AUFGABE 1:
Beantworten Sie anhand des Berichts über den Besuch der Werder-Profis in der Flüchtlingsunterkunft folgende Fragen:
(a) Wer hat den Bericht verfasst?
(b) In welchem Ort bzw. Stadtteil liegt die besuchte Flüchtlingsunterkunft?
(c) An welchem Datum wurde der Bericht veröffentlicht?
AUFGABE 2:
Fassen Sie im Bericht über den Besuch der Werder-Profis in der Flüchtlingsunterkunft den Absatz, der mit „Soziale Verantwortung – beim SV Werder Bremen“ beginnt, in höchstens zwei Sätzen kürzer zusammen.
AUFGABE 3:
Setzen Sie den Bericht über den Besuch der Werder-Profis in der Flüchtlingsunterkunft im Anschluss an seinen letzten Satz fort.
═════ BEREITGESTELLTER AUSZUG
"Die Hilfe soll nachhaltig sein"

Werder-Profis besuchen Flüchtlingsunterkunft

Zwischen dem Training: Die Werder-Profis besuchten die Flüchtlingsunterkunft in Walle (Foto: WERDER.DE).
WERDER BEWEGT
Dienstag, 30.08.2016 // 15:26 Uhr

Von Marcel Kuhnt

Soziale Verantwortung – beim SV Werder Bremen wird dieses

Wort nicht nur benutzt, sondern auch gelebt. Ein Schwerpunkt liegt dabei auch bei der Integration von Flüchtlingen. Auch die

Profis der Grün-Weißen sind sich dieser Verantwortung bewusst, was sie am

Dienstagmittag mit dem Besuch der Flüchtlingsunterkunft in Walle unter Beweis

stellten.
══════════
═════ AUFGEFÜHRTE DATENSÄTZE
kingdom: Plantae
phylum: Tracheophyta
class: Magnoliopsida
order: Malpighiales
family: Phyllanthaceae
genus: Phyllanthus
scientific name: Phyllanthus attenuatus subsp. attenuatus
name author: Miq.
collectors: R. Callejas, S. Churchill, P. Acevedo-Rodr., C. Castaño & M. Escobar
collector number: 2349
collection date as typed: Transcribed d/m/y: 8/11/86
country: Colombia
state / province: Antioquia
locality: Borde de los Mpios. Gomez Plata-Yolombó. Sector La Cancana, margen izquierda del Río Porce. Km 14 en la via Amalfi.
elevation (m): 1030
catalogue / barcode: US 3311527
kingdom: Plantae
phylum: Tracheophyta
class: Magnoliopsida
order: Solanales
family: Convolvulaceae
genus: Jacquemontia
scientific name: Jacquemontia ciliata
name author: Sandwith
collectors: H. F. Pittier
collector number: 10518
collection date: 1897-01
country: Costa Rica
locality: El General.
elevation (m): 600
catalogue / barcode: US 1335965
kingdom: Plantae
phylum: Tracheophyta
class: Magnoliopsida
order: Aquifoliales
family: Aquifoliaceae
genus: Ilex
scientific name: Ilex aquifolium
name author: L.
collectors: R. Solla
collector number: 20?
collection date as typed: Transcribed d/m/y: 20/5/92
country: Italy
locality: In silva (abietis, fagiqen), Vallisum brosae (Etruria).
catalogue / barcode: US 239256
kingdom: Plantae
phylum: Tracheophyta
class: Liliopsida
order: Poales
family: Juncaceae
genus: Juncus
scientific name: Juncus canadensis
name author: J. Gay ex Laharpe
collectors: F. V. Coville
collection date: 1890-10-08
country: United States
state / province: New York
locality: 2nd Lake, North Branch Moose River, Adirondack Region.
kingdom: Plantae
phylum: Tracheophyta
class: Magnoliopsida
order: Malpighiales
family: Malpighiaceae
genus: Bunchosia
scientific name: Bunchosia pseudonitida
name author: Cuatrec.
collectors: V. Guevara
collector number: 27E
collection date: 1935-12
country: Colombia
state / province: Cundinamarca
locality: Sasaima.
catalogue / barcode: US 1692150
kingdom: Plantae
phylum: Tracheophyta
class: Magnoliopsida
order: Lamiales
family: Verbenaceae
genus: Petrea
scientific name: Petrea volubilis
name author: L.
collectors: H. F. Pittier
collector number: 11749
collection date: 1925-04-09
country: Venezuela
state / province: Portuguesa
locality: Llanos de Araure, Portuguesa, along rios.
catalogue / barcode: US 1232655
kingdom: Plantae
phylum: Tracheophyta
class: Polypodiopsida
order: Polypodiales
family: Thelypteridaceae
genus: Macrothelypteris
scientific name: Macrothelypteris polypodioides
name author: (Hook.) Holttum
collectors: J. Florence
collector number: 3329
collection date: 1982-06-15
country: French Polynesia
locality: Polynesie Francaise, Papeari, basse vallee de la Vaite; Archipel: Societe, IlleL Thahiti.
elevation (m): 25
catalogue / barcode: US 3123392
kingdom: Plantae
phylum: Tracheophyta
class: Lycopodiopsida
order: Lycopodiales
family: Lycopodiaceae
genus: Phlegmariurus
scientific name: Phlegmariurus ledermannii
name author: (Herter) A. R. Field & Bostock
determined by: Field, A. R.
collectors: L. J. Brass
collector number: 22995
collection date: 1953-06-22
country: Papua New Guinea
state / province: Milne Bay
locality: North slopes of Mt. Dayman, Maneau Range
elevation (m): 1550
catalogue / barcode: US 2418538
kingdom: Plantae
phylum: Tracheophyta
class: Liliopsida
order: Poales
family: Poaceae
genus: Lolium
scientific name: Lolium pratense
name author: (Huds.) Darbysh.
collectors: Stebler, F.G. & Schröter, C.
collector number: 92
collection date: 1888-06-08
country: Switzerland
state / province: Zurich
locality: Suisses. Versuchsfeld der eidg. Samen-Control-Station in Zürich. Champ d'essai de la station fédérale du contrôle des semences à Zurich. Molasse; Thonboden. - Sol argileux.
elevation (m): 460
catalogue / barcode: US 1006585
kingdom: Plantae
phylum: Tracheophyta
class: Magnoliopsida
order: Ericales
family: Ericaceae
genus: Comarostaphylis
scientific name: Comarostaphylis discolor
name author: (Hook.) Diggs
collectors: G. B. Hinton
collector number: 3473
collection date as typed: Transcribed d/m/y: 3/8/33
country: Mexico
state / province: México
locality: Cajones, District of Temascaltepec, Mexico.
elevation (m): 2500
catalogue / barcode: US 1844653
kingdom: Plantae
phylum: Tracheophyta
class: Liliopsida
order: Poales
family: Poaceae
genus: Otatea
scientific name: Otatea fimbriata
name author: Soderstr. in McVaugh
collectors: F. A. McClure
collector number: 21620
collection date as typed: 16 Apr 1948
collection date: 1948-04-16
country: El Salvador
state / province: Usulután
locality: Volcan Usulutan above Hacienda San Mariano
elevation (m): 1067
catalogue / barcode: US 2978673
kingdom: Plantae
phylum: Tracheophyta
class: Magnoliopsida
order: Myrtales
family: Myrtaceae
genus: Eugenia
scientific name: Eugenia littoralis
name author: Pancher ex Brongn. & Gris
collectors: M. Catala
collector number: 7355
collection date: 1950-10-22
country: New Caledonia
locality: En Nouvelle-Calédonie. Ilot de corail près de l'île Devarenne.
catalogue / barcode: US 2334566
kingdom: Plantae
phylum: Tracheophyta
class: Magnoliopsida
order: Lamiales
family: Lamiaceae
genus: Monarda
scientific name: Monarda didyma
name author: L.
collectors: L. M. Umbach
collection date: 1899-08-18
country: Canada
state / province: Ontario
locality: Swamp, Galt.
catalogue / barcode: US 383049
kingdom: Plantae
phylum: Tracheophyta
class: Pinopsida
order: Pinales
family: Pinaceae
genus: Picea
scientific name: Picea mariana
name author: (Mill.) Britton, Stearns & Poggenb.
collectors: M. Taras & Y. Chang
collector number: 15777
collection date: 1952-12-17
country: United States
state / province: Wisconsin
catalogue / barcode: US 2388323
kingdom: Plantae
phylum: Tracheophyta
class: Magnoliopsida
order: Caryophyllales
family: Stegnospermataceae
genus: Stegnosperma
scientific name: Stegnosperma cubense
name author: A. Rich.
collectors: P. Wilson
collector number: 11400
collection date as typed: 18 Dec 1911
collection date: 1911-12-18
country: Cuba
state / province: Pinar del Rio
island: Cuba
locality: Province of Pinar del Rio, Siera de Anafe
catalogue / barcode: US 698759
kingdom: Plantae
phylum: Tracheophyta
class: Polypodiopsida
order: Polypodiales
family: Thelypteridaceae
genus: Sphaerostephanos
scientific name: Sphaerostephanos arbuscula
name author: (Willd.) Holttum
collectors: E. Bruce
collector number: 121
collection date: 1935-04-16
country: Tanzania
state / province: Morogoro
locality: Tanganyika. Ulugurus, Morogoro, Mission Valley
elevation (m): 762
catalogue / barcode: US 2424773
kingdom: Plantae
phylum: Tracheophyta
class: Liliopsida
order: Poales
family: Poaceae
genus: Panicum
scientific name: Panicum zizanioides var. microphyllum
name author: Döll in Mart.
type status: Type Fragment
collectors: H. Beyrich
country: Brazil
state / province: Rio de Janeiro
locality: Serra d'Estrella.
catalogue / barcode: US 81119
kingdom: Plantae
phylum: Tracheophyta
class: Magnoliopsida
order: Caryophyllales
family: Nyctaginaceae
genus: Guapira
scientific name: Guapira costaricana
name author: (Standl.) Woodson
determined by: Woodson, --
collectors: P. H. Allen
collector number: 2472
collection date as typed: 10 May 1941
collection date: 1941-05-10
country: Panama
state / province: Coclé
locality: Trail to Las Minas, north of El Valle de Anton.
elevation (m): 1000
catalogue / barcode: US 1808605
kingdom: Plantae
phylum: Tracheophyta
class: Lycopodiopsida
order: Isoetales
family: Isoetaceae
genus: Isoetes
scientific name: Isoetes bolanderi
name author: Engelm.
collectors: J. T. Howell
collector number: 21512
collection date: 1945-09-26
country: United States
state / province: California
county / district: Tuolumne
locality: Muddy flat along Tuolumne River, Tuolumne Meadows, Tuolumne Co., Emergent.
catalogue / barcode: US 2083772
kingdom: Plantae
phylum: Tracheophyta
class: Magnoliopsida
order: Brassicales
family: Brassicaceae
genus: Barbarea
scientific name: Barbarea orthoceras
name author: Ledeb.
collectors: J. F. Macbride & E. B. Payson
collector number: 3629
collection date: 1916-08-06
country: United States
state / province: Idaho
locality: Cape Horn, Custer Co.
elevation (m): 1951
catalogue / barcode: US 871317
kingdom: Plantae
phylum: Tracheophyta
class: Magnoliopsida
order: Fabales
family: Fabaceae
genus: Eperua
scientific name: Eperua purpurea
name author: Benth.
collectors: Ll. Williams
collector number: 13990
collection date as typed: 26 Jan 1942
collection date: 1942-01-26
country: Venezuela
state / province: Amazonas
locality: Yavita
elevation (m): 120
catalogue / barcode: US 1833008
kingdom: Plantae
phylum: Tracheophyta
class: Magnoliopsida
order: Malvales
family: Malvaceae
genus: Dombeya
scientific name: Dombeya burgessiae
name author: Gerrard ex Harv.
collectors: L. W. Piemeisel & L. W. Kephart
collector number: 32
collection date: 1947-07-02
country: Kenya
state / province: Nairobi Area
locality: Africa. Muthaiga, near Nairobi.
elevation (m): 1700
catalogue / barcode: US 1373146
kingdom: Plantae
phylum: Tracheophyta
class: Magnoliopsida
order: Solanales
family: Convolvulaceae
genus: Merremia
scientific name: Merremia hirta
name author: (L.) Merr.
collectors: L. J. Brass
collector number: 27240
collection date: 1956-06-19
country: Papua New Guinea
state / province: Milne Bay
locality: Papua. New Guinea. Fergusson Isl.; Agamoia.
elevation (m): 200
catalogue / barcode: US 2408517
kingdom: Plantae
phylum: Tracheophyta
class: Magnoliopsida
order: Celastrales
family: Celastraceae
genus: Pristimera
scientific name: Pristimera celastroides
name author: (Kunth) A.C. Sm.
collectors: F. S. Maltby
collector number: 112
══════════
IHRE ANTWORT 1:
(a) Marcel Kuhnt
(b) In Walle
(c) Am Dienstag, dem 30.08.2016

IHRE ANTWORT 2:
Beim SV Werder Bremen wird soziale Verantwortung gelebt, wobei ein Schwerpunkt auf der Integration von Flüchtlingen liegt. Dass sich auch die Profis dieser Verantwortung bewusst sind, zeigten sie am Dienstagmittag mit ihrem Besuch der Flüchtlingsunterkunft in Walle.

IHRE ANTWORT 3:
Für Werder-Kapitän Clemens Fritz, Felix Wiedwald und Janek Sternberg war die Führung durch die Flüchtlingsunterkunft kein alltäglicher Termin. Stellvertretend für die Mannschaft schauten sich die drei Profis die Begebenheiten in der Unterkunft an. Vom Gemeinschaftsraum, über die Wohnräume bis hin zum Sportkeller – das Trio bekam einen kleinen Einblick vom Leben der Flüchtlinge. „Im Kraftraum haben die Jungs die Möglichkeit sich mal richtig auszupowern. Zudem ist immer jemand vor Ort, der ihnen helfen kann und sie unterstützt. Von daher ist es einfach eine tolle Sache, die hier entstanden ist“, sagt Janek Sternberg.

Sportkoordinator Mansur Faquiryar führte die Profis durch die Unterkunft (Foto: WERDER.DE).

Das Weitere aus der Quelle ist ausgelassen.